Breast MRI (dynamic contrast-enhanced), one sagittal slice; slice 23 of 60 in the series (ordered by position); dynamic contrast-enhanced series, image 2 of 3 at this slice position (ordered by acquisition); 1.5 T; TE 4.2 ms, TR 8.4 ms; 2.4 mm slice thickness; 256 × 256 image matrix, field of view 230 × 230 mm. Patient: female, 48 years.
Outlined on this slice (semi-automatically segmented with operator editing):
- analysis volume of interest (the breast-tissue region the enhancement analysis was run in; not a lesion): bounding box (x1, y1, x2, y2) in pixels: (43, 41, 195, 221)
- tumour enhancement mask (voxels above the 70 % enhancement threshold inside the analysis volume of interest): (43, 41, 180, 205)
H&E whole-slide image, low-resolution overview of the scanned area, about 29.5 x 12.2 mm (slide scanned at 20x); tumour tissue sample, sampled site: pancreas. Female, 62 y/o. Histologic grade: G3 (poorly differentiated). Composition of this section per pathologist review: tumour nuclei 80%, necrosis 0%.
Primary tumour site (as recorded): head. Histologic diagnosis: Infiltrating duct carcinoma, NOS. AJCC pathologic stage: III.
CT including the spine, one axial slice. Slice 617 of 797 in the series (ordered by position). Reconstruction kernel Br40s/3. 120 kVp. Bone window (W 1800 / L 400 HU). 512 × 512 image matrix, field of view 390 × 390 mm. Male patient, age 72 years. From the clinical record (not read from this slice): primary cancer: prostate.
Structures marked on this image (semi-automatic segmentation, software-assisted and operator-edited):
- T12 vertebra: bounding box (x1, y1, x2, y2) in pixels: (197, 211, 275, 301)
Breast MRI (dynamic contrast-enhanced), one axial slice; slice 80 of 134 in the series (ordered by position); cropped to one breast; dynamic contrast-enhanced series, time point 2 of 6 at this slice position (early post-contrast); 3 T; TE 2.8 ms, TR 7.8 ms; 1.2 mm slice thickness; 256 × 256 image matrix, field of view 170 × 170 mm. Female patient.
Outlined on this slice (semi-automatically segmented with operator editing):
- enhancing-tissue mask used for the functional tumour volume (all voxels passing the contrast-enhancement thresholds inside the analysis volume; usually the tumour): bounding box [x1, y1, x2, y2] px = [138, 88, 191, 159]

^^^^^^^^

[Work to complete]
Your output should be the lines from the one with "Breast MRI (dynamic contrast-enhanced), one axial" through the last line of the entries above, copied exactly and nothing more.

[Answer below]
Breast MRI (dynamic contrast-enhanced), one axial slice; slice 80 of 134 in the series (ordered by position); cropped to one breast; dynamic contrast-enhanced series, time point 2 of 6 at this slice position (early post-contrast); 3 T; TE 2.8 ms, TR 7.8 ms; 1.2 mm slice thickness; 256 × 256 image matrix, field of view 170 × 170 mm. Female patient.
Outlined on this slice (semi-automatically segmented with operator editing):
- enhancing-tissue mask used for the functional tumour volume (all voxels passing the contrast-enhancement thresholds inside the analysis volume; usually the tumour): bounding box [x1, y1, x2, y2] px = [138, 88, 191, 159]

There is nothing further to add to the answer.